One of the reasons I decided to set up this invitation to play was because I know that quite a few little ones are attracted to "kitchen" set ups and engage in play of this nature and we haven't played kitchen for a while.  My adult brain is thinking, maybe they will make vegetable soup.  I wonder what the children will do?

This little one is the first to notice a new play area.  I notice, in general, that she uses the whole room to explore and is very curious when new items are available.  I watch as she takes a dried gourd from the platter of vegetables and places it into a pot.  She uses the large ladle to give it a stir.  It seems like she might have had some experience with cooking and helping in the kitchen at home.  She seems proficient with this play.  

I notice she transfers the gourd using the ladle from one pot to another pot that was placed on a wood stump.  She then gives it a stir.  

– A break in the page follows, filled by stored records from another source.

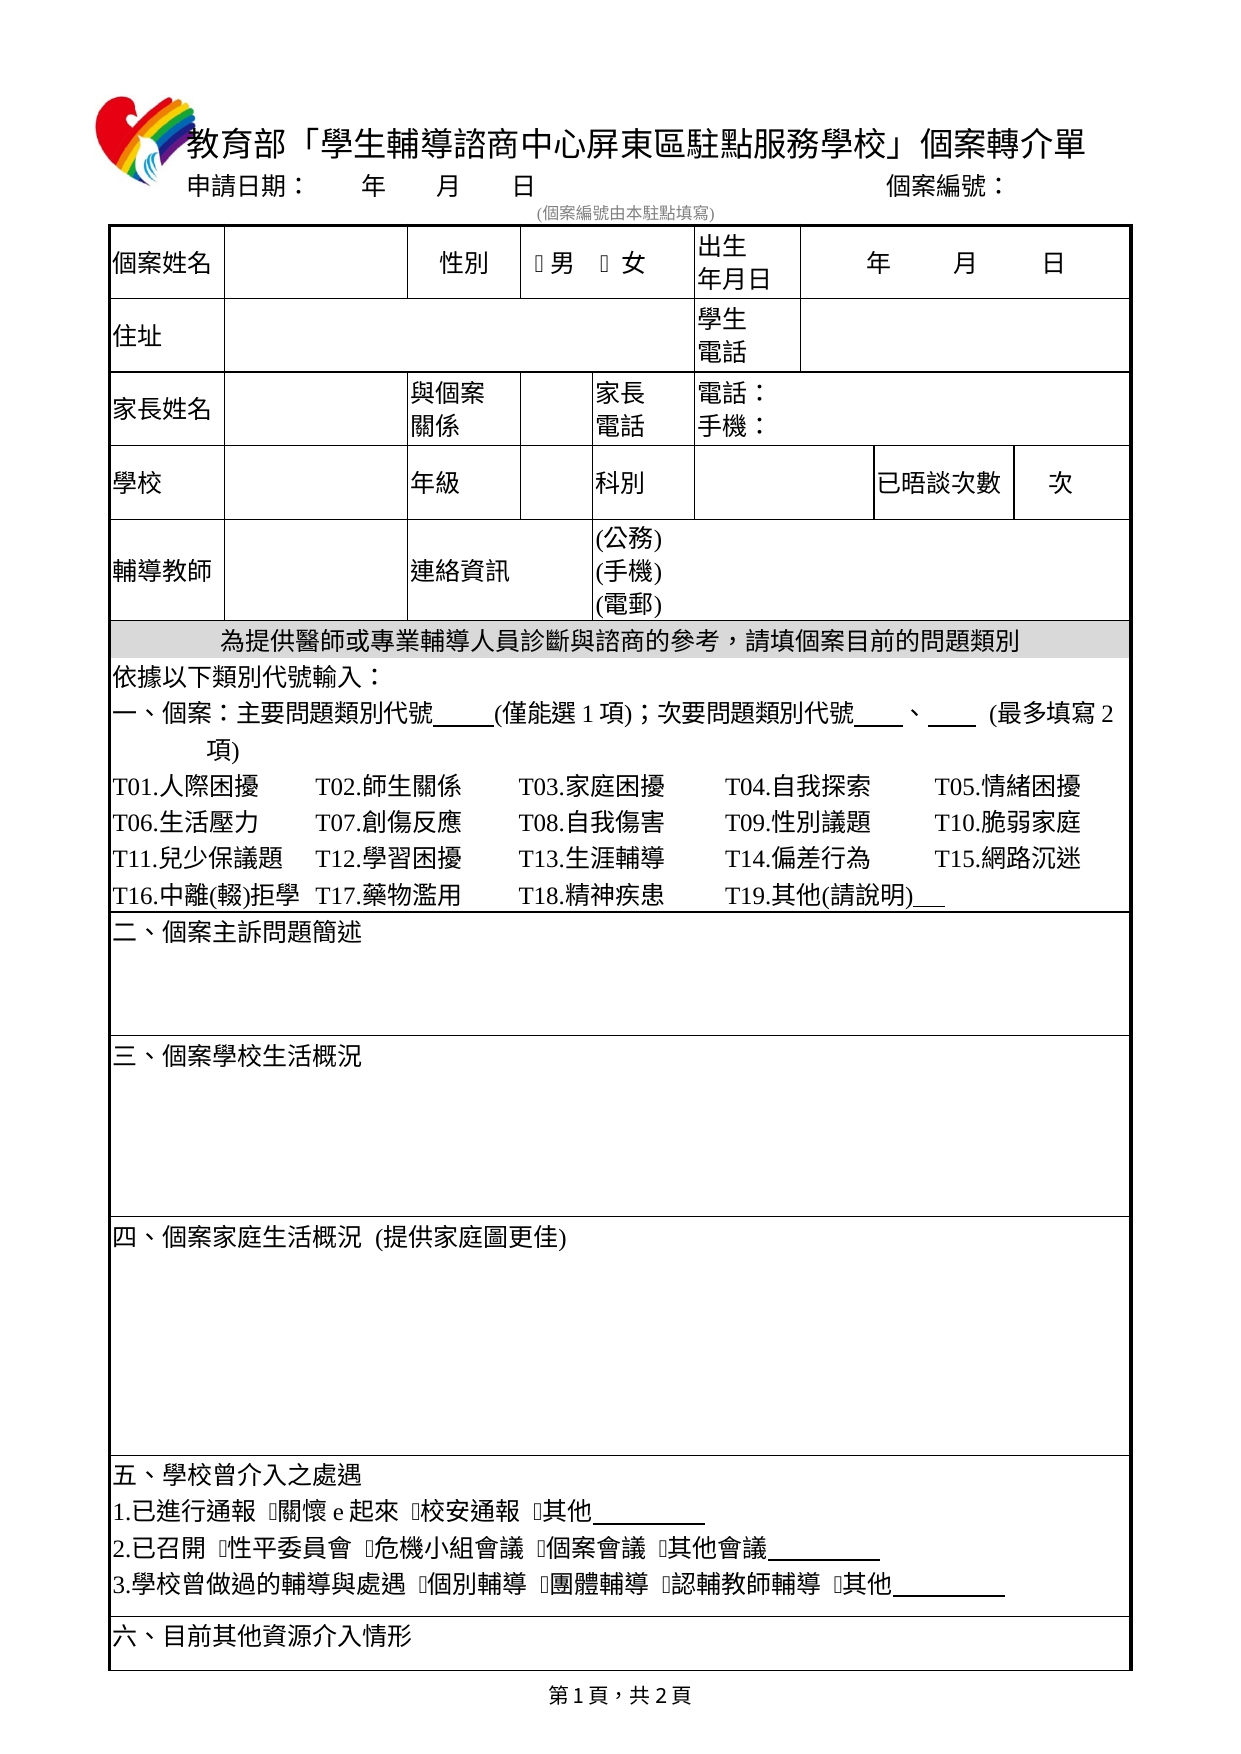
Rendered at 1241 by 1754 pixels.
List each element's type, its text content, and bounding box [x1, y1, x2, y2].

table_cell 六、目前其他資源介入情形 [111, 1617, 1129, 1669]
table_cell [225, 299, 694, 371]
table_cell T16.中離(輟)拒學 [111, 875, 312, 911]
table_cell 家長姓名 [111, 373, 224, 445]
picture [92, 95, 200, 189]
table_cell T05.情緒困擾 [931, 766, 1129, 803]
table_cell [521, 446, 592, 519]
table_cell T07.創傷反應 [312, 803, 515, 839]
table_cell T10.脆弱家庭 [931, 803, 1129, 839]
table_cell T09.性別議題 [722, 803, 931, 839]
text (個案編號由本駐點填寫) [187, 203, 1202, 223]
table_cell 學生 電話 [695, 299, 800, 371]
table_cell T19.其他(請說明) [722, 875, 1129, 911]
table_cell 輔導教師 [111, 520, 224, 620]
table_cell 家長 電話 [593, 373, 694, 445]
table_cell 學校 [111, 446, 224, 519]
table_cell [225, 520, 407, 620]
text 申請日期： 年 月 日 個案編號： [187, 166, 1202, 203]
table_cell T13.生涯輔導 [515, 839, 722, 875]
table_cell 三、個案學校生活概況 [111, 1036, 1129, 1216]
text 教育部「學生輔導諮商中心屏東區駐點服務學校」個案轉介單 [200, 118, 1202, 166]
table_cell 科別 [593, 446, 694, 519]
table_cell 四、個案家庭生活概況 (提供家庭圖更佳) [111, 1217, 1129, 1454]
table_header 性別 [408, 227, 520, 297]
table_cell T15.網路沉迷 [931, 839, 1129, 875]
table_cell 連絡資訊 [408, 520, 592, 620]
table_cell T01.人際困擾 [111, 766, 312, 803]
table_cell T08.自我傷害 [515, 803, 722, 839]
table_cell [695, 446, 873, 519]
table_cell 住址 [111, 299, 224, 371]
table_header  男  女 [521, 227, 694, 297]
table_header 出生 年月日 [695, 227, 800, 297]
table_header [225, 227, 407, 297]
table_cell 與個案 關係 [408, 373, 520, 445]
table_cell T11.兒少保議題 [111, 839, 312, 875]
table_cell 年級 [408, 446, 520, 519]
table_cell 為提供醫師或專業輔導人員診斷與諮商的參考，請填個案目前的問題類別 [111, 621, 1129, 658]
table_cell T02.師生關係 [312, 766, 515, 803]
table_cell T17.藥物濫用 [312, 875, 515, 911]
table_header 年 月 日 [801, 227, 1129, 297]
table_cell [801, 299, 1129, 371]
table_cell 電話： 手機： [695, 373, 1129, 445]
table_cell T03.家庭困擾 [515, 766, 722, 803]
table_cell [225, 373, 407, 445]
table_cell T18.精神疾患 [515, 875, 722, 911]
table_cell T14.偏差行為 [722, 839, 931, 875]
table_cell T06.生活壓力 [111, 803, 312, 839]
table_cell [225, 446, 407, 519]
table_cell 二、個案主訴問題簡述 [111, 913, 1129, 1035]
table_header 個案姓名 [111, 227, 224, 297]
table_cell T12.學習困擾 [312, 839, 515, 875]
table_cell 五、學校曾介入之處遇 1.已進行通報 關懷e起來 校安通報 其他 2.已召開 性平委員會 危機小組會議 個案會議 其他會議 3.學校曾做過的輔導與處遇 個別輔導 團體輔導 認輔教師輔導 其他 [111, 1456, 1129, 1616]
table_cell 次 [1015, 446, 1129, 519]
table_cell [521, 373, 592, 445]
table_cell 依據以下類別代號輸入： 一、個案：主要問題類別代號 (僅能選1項)；次要問題類別代號 、 (最多填寫2項) [111, 658, 1129, 766]
table_cell T04.自我探索 [722, 766, 931, 803]
table_cell 已晤談次數 [875, 446, 1013, 519]
table_cell (公務) (手機) (電郵) [593, 520, 1129, 620]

It takes dexterity and fine motor skill to preform the tasks she is doing.  She is using planning skills. As I watch her, I realize she is passing the ladle over to me as if to indicate that I should take a bite.  "Yummy!" I exclaim to her. I remember there have been other times when she has offered something to someone.  It seems like a gesture of hospitality and I wonder if she has seen her family serving others.  It seems to be a very kind action that she extends to others.
 Then I notice a little friend beside me holding out a fabric mushroom to her.  Does he want her to have it? I wonder.  She does not take the mushroom. 
This little exchange is non verbal for both children.  It makes me think about all of the ways that we communicate with others.  Actions and gestures have meaning and are used long before young children use words.
 As I continue to observe and tune into her body language,  I realize that she stills her actions.  She seems to be waiting.  I shift my body over to the side a bit more and the little friend beside moves over too.  That creates an opening from the little cubby where she has been cooking.

She quickly picks up her ladle and pot with the gourd still inside and moves to the far side of the room.  I wonder if she is preferring solitary play at this moment?

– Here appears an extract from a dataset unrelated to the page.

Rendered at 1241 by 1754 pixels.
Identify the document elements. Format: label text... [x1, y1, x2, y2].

She sets the pot up on the window sill beside some other toy items that are lined up there.  I thought she might put some of those items into her pot but she seems content with just the gourd.

She climbs up onto the saddle, backwards, and notices something out the window.  Did the light catch her eye or was it something else?  Once she is balanced on the saddle she reaches for the pot and ladle and gives it another vigorous stir.

When she is done stirring, she slips down off the saddle and places her pot and ladle on the window sill.

And that is the end of this play for the moment.  I see her run over to the magnet toys.

Children are given permission, in our room, to move materials around as they need too.  We believe that this allows them to exercise their creativity and imagination and therefore supports their learning. Early childhood educators who design spaces with care, understand the significance of having a variety of play spaces and a variety of play materials.

It's okay for the pot to stay there. She will either come back to it or else it will provoke play for someone else.